**What is needed:**
Could you reproduce verbatim the lines in the records below, from the line with "## Restricting the" to the line with "If we geolock model", including both of those lines?

:::::

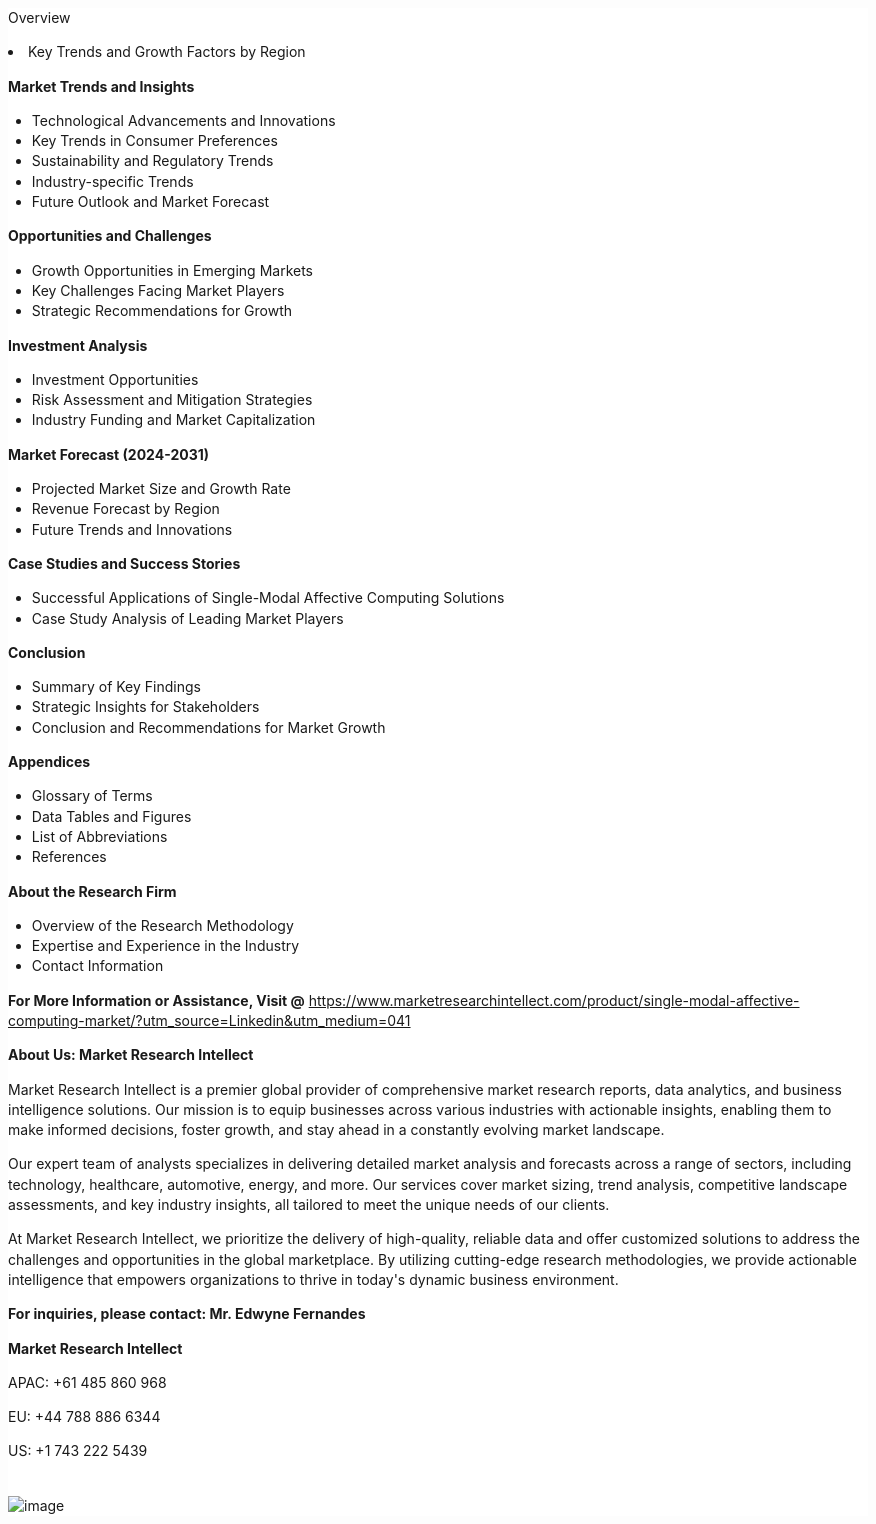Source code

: Overview</li><li>Key Trends and Growth Factors by Region</li></ul><p><strong>Market Trends and Insights</strong></p><ul><li>Technological Advancements and Innovations</li><li>Key Trends in Consumer Preferences</li><li>Sustainability and Regulatory Trends</li><li>Industry-specific Trends</li><li>Future Outlook and Market Forecast</li></ul><p><strong>Opportunities and Challenges</strong></p><ul><li>Growth Opportunities in Emerging Markets</li><li>Key Challenges Facing Market Players</li><li>Strategic Recommendations for Growth</li></ul><p><strong>Investment Analysis</strong></p><ul><li>Investment Opportunities</li><li>Risk Assessment and Mitigation Strategies</li><li>Industry Funding and Market Capitalization</li></ul><p><strong>Market Forecast (2024-2031)</strong></p><ul><li>Projected Market Size and Growth Rate</li><li>Revenue Forecast by Region</li><li>Future Trends and Innovations</li></ul><p><strong>Case Studies and Success Stories</strong></p><ul><li>Successful Applications of Single-Modal Affective Computing Solutions</li><li>Case Study Analysis of Leading Market Players</li></ul><p><strong>Conclusion</strong></p><ul><li>Summary of Key Findings</li><li>Strategic Insights for Stakeholders</li><li>Conclusion and Recommendations for Market Growth</li></ul><p><strong>Appendices</strong></p><ul><li>Glossary of Terms</li><li>Data Tables and Figures</li><li>List of Abbreviations</li><li>References</li></ul><p><strong>About the Research Firm</strong></p><ul><li>Overview of the Research Methodology</li><li>Expertise and Experience in the Industry</li><li>Contact Information</li></ul></div><div class="article-main__content" data-test-id="publishing-text-block"><p><span class="font-[700]"><strong>For More Information or Assistance, Visit @</strong>&nbsp;<a href="https://www.marketresearchintellect.com/product/single-modal-affective-computing-market/?utm_source=Linkedin&utm_medium=041">https://www.marketresearchintellect.com/product/single-modal-affective-computing-market/?utm_source=Linkedin&utm_medium=041</a></span></p><p><strong>About Us: Market Research Intellect</strong></p><p>Market Research Intellect is a premier global provider of comprehensive market research reports, data analytics, and business intelligence solutions. Our mission is to equip businesses across various industries with actionable insights, enabling them to make informed decisions, foster growth, and stay ahead in a constantly evolving market landscape.</p><p>Our expert team of analysts specializes in delivering detailed market analysis and forecasts across a range of sectors, including technology, healthcare, automotive, energy, and more. Our services cover market sizing, trend analysis, competitive landscape assessments, and key industry insights, all tailored to meet the unique needs of our clients.</p><p>At Market Research Intellect, we prioritize the delivery of high-quality, reliable data and offer customized solutions to address the challenges and opportunities in the global marketplace. By utilizing cutting-edge research methodologies, we provide actionable intelligence that empowers organizations to thrive in today's dynamic business environment.</p><p><strong>For inquiries, please contact: Mr. Edwyne Fernandes</strong></p><p><strong>Market Research Intellect</strong></p><p>APAC: +61 485 860 968</p><p>EU: +44 788 886 6344</p><p>US: +1 743 222 5439</p></div><div class="article-main__content" data-test-id="publishing-text-block">&nbsp;</div>
![image](https://github.com/user-attachments/assets/72226ad6-c4ad-4c10-b8f4-61b58be6cc0a)
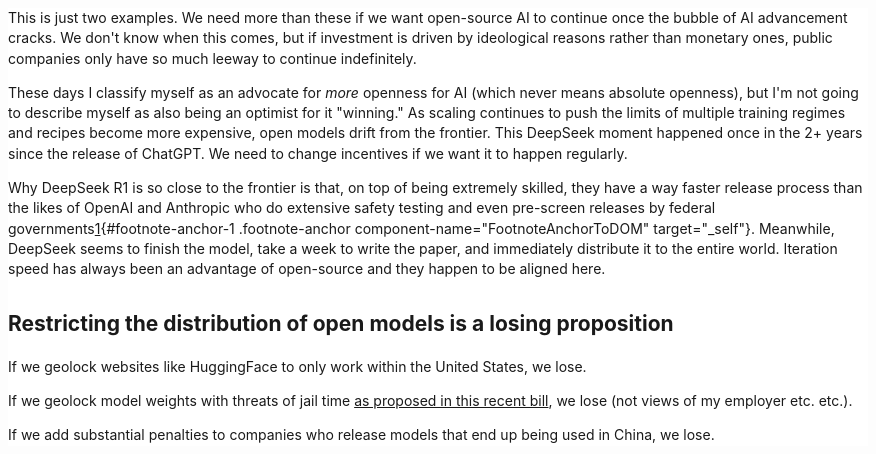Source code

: This is just two examples. We need more than these if we want open-source AI to continue once the bubble of AI advancement cracks. We don't know when this comes, but if investment is driven by ideological reasons rather than monetary ones, public companies only have so much leeway to continue indefinitely.

These days I classify myself as an advocate for *more* openness for AI (which never means absolute openness), but I'm not going to describe myself as also being an optimist for it "winning." As scaling continues to push the limits of multiple training regimes and recipes become more expensive, open models drift from the frontier. This DeepSeek moment happened once in the 2+ years since the release of ChatGPT. We need to change incentives if we want it to happen regularly.

Why DeepSeek R1 is so close to the frontier is that, on top of being extremely skilled, they have a way faster release process than the likes of OpenAI and Anthropic who do extensive safety testing and even pre-screen releases by federal governments[1](#footnote-1){#footnote-anchor-1 .footnote-anchor component-name="FootnoteAnchorToDOM" target="_self"}. Meanwhile, DeepSeek seems to finish the model, take a week to write the paper, and immediately distribute it to the entire world. Iteration speed has always been an advantage of open-source and they happen to be aligned here.

## Restricting the distribution of open models is a losing proposition

If we geolock websites like HuggingFace to only work within the United States, we lose.

If we geolock model weights with threats of jail time [as proposed in this recent bill](https://www.hawley.senate.gov/wp-content/uploads/2025/01/Hawley-Decoupling-Americas-Artificial-Intelligence-Capabilities-from-China-Act.pdf), we lose (not views of my employer etc. etc.).

If we add substantial penalties to companies who release models that end up being used in China, we lose.
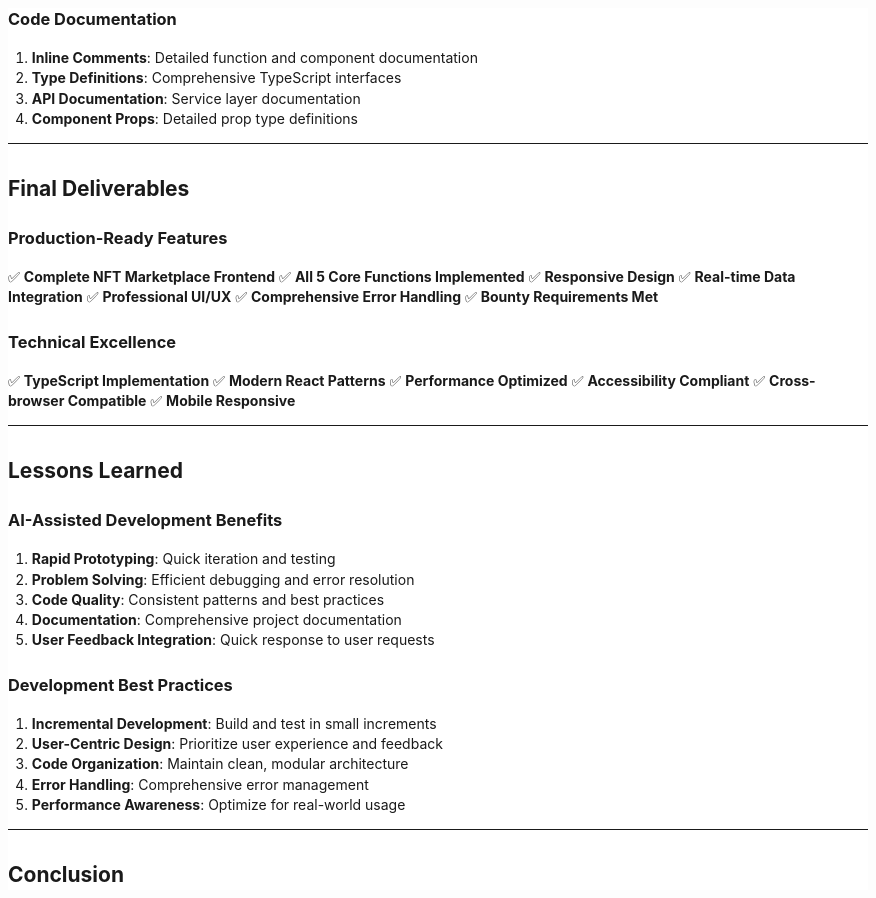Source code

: ### Code Documentation
1. **Inline Comments**: Detailed function and component documentation
2. **Type Definitions**: Comprehensive TypeScript interfaces
3. **API Documentation**: Service layer documentation
4. **Component Props**: Detailed prop type definitions

---

## Final Deliverables

### Production-Ready Features
✅ **Complete NFT Marketplace Frontend**
✅ **All 5 Core Functions Implemented**
✅ **Responsive Design**
✅ **Real-time Data Integration**
✅ **Professional UI/UX**
✅ **Comprehensive Error Handling**
✅ **Bounty Requirements Met**

### Technical Excellence
✅ **TypeScript Implementation**
✅ **Modern React Patterns**
✅ **Performance Optimized**
✅ **Accessibility Compliant**
✅ **Cross-browser Compatible**
✅ **Mobile Responsive**

---

## Lessons Learned

### AI-Assisted Development Benefits
1. **Rapid Prototyping**: Quick iteration and testing
2. **Problem Solving**: Efficient debugging and error resolution
3. **Code Quality**: Consistent patterns and best practices
4. **Documentation**: Comprehensive project documentation
5. **User Feedback Integration**: Quick response to user requests

### Development Best Practices
1. **Incremental Development**: Build and test in small increments
2. **User-Centric Design**: Prioritize user experience and feedback
3. **Code Organization**: Maintain clean, modular architecture
4. **Error Handling**: Comprehensive error management
5. **Performance Awareness**: Optimize for real-world usage

---

## Conclusion
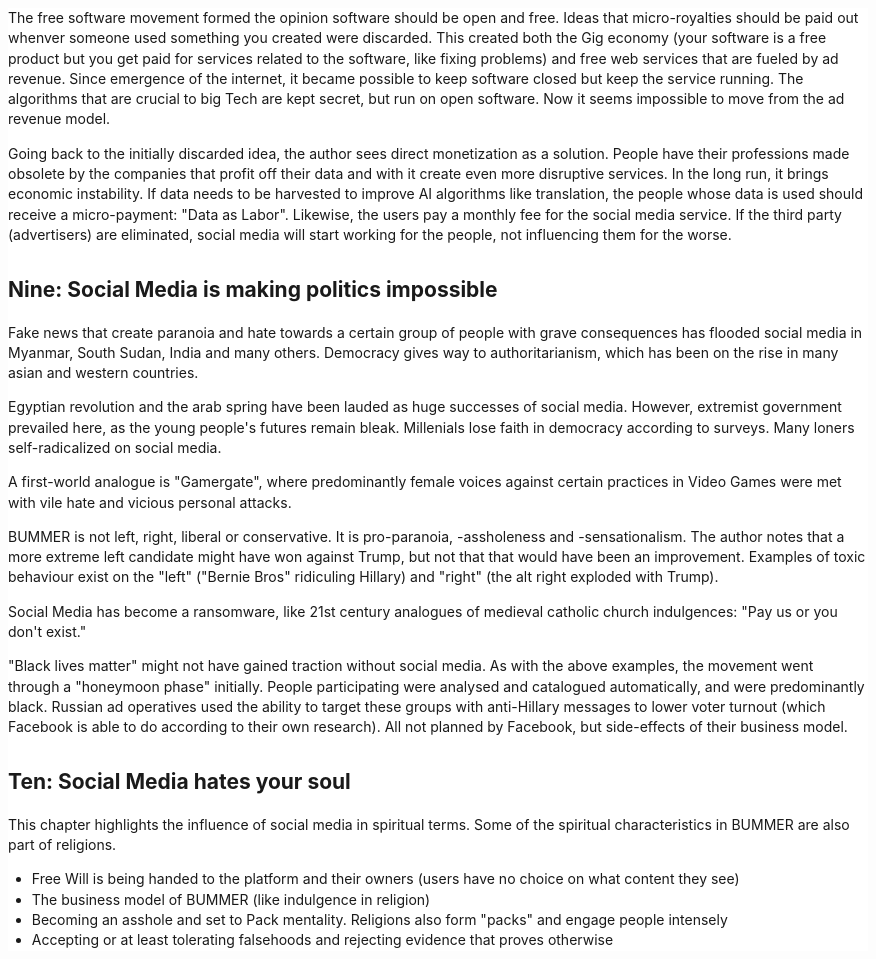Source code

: The free software movement formed the opinion software should be open and free. Ideas that micro-royalties should be paid out whenver someone used something you created were discarded. This created both the Gig economy (your software is a free product but you get paid for services related to the software, like fixing problems) and free web services that are fueled by ad revenue. Since emergence of the internet, it became possible to keep software closed but keep the service running. The algorithms that are crucial to big Tech are kept secret, but run on open software. Now it seems impossible to move from the ad revenue model. 

Going back to the initially discarded idea, the author sees direct monetization as a solution. People have their professions made obsolete by the companies that profit off their data and with it create even more disruptive services. In the long run, it brings economic instability. If data needs to be harvested to improve AI algorithms like translation, the people whose data is used should receive a micro-payment: "Data as Labor". Likewise, the users pay a monthly fee for the social media service. If the third party (advertisers) are eliminated, social media will start working for the people, not influencing them for the worse. 

## Nine: Social Media is making politics impossible

Fake news that create paranoia and hate towards a certain group of people with grave consequences has flooded social media in Myanmar, South Sudan, India and many others. Democracy gives way to authoritarianism, which has been on the rise in many asian and western countries.

Egyptian revolution and the arab spring have been lauded as huge successes of social media. However, extremist government prevailed here, as the young people's futures remain bleak. Millenials lose faith in democracy according to surveys. Many loners self-radicalized on social media.

A first-world analogue is "Gamergate", where predominantly female voices against certain practices in Video Games were met with vile hate and vicious personal attacks.

BUMMER is not left, right, liberal or conservative. It is pro-paranoia, -assholeness and -sensationalism. The author notes that a more extreme left candidate might have won against Trump, but not that that would have been an improvement. Examples of toxic behaviour exist on the "left" ("Bernie Bros" ridiculing Hillary) and "right" (the alt right exploded with Trump).

Social Media has become a ransomware, like 21st century analogues of medieval catholic church indulgences: "Pay us or you don't exist."

"Black lives matter" might not have gained traction without social media. As with the above examples, the movement went through a "honeymoon phase" initially. People participating were analysed and catalogued automatically, and were predominantly black. Russian ad operatives used the ability to target these groups with anti-Hillary messages to lower voter turnout (which Facebook is able to do according to their own research). All not planned by Facebook, but side-effects of their business model.

## Ten: Social Media hates your soul

This chapter highlights the influence of social media in spiritual terms. Some of the spiritual characteristics in BUMMER are also part of religions.
- Free Will is being handed to the platform and their owners (users have no choice on what content they see)
- The business model of BUMMER (like indulgence in religion)
- Becoming an asshole and set to Pack mentality. Religions also form "packs" and engage people intensely
- Accepting or at least tolerating falsehoods and rejecting evidence that proves otherwise
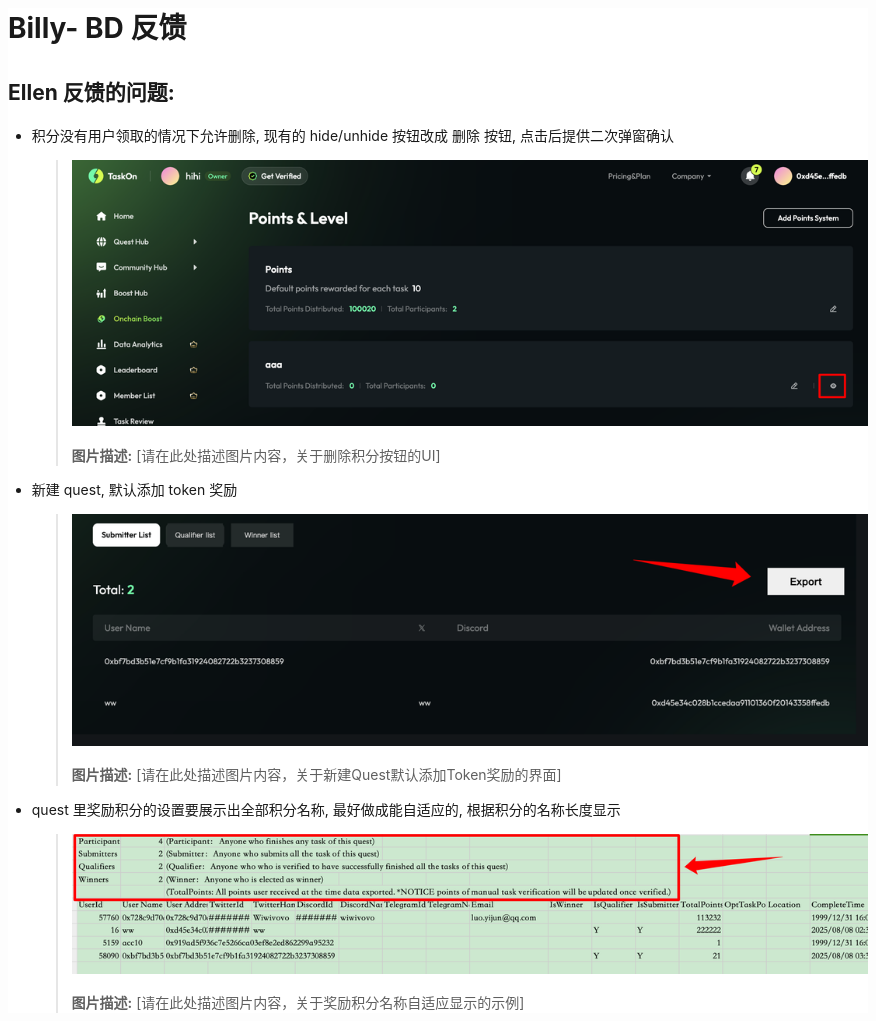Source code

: # Billy- BD 反馈

## Ellen 反馈的问题:

*   积分没有用户领取的情况下允许删除, 现有的 hide/unhide 按钮改成 删除 按钮, 点击后提供二次弹窗确认
    > ![](./media/image9.png)
    >
    > **图片描述:** [请在此处描述图片内容，关于删除积分按钮的UI]

*   新建 quest, 默认添加 token 奖励
    > ![](./media/image10.png)
    >
    > **图片描述:** [请在此处描述图片内容，关于新建Quest默认添加Token奖励的界面]

*   quest 里奖励积分的设置要展示出全部积分名称, 最好做成能自适应的, 根据积分的名称长度显示
    > ![](./media/image11.png)
    >
    > **图片描述:** [请在此处描述图片内容，关于奖励积分名称自适应显示的示例]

:::::

**Answer section:**
## Restricting the distribution of open models is a losing proposition

If we geolock websites like HuggingFace to only work within the United States, we lose.

If we geolock model weights with threats of jail time [as proposed in this recent bill](https://www.hawley.senate.gov/wp-content/uploads/2025/01/Hawley-Decoupling-Americas-Artificial-Intelligence-Capabilities-from-China-Act.pdf), we lose (not views of my employer etc. etc.).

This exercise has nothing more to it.